● **Assigned task**: Replace "position" with "place" throughout the material below, keeping everything else unchanged and leaving out the pictures.

● **Chart analysis data**:
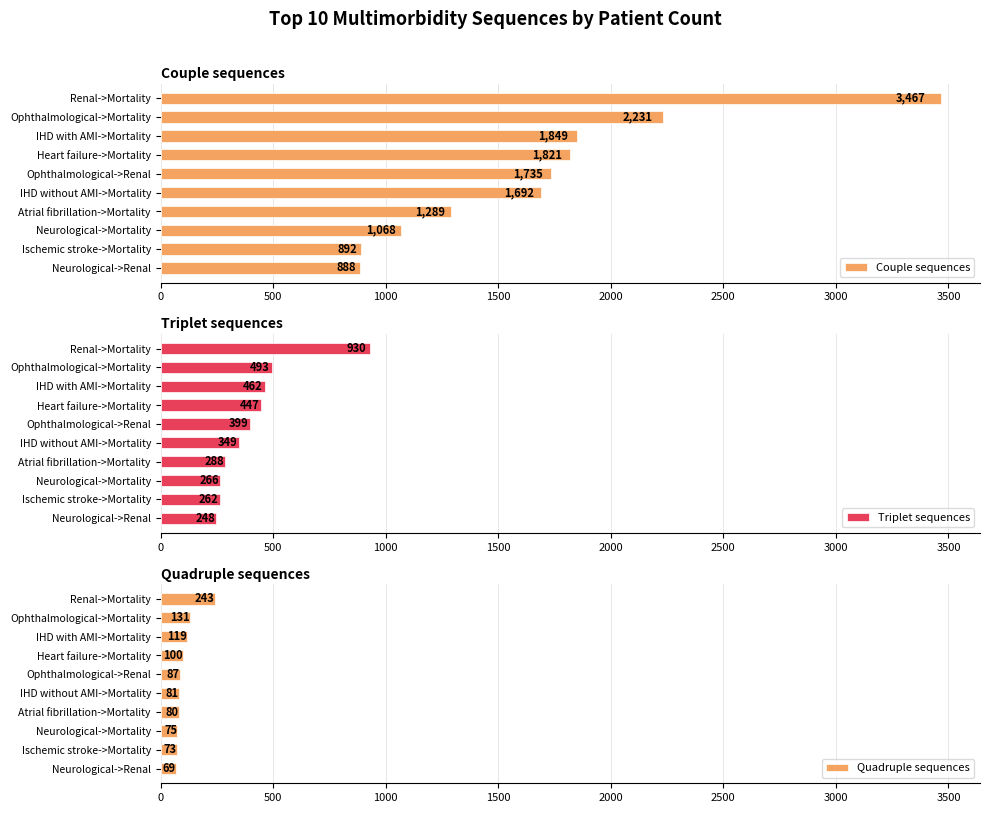

What is the lowest value of the Triplet sequences series?

248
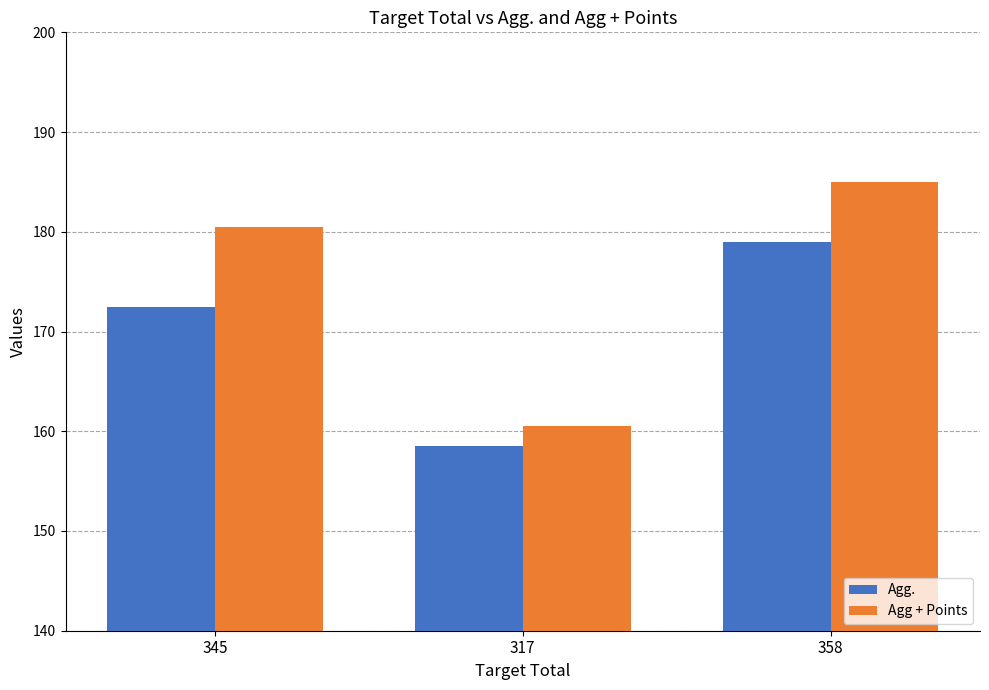

What position from the right is 345?

3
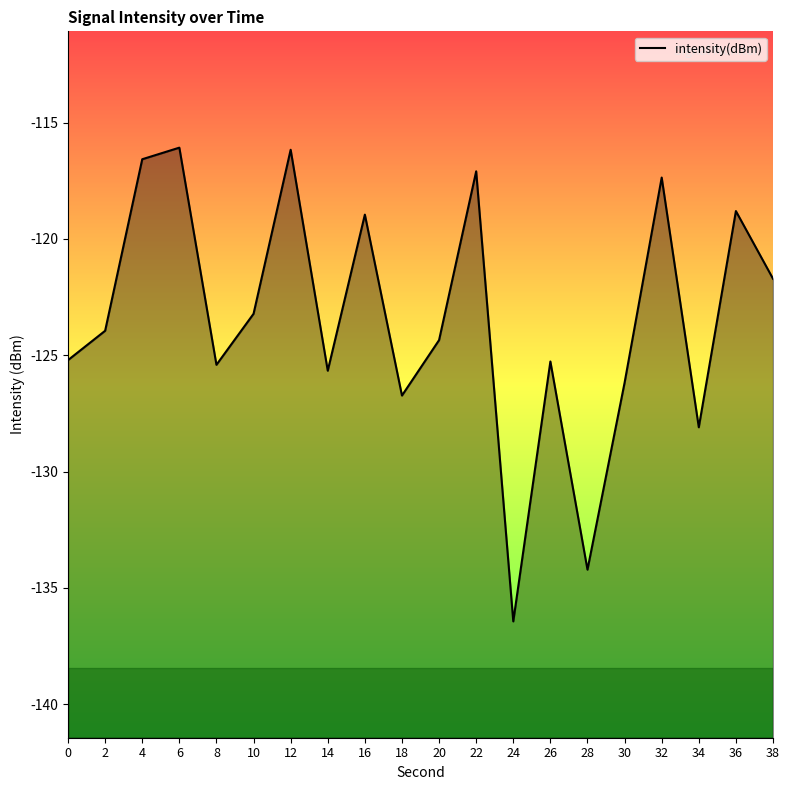

Reading left to right, transcribe all the data shown in this chart.

0=-125.2	2=-123.9	4=-116.6	6=-116.1	8=-125.4	10=-123.2	12=-116.2	14=-125.7	16=-119.0	18=-126.7	20=-124.4	22=-117.1	24=-136.4	26=-125.3	28=-134.2	30=-126.2	32=-117.4	34=-128.1	36=-118.8	38=-121.7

● **Response**:
What is the lowest value of the Triplet sequences series?

248

What place from the right is 345?

3

Reading left to right, transcribe all the data shown in this chart.

0=-125.2	2=-123.9	4=-116.6	6=-116.1	8=-125.4	10=-123.2	12=-116.2	14=-125.7	16=-119.0	18=-126.7	20=-124.4	22=-117.1	24=-136.4	26=-125.3	28=-134.2	30=-126.2	32=-117.4	34=-128.1	36=-118.8	38=-121.7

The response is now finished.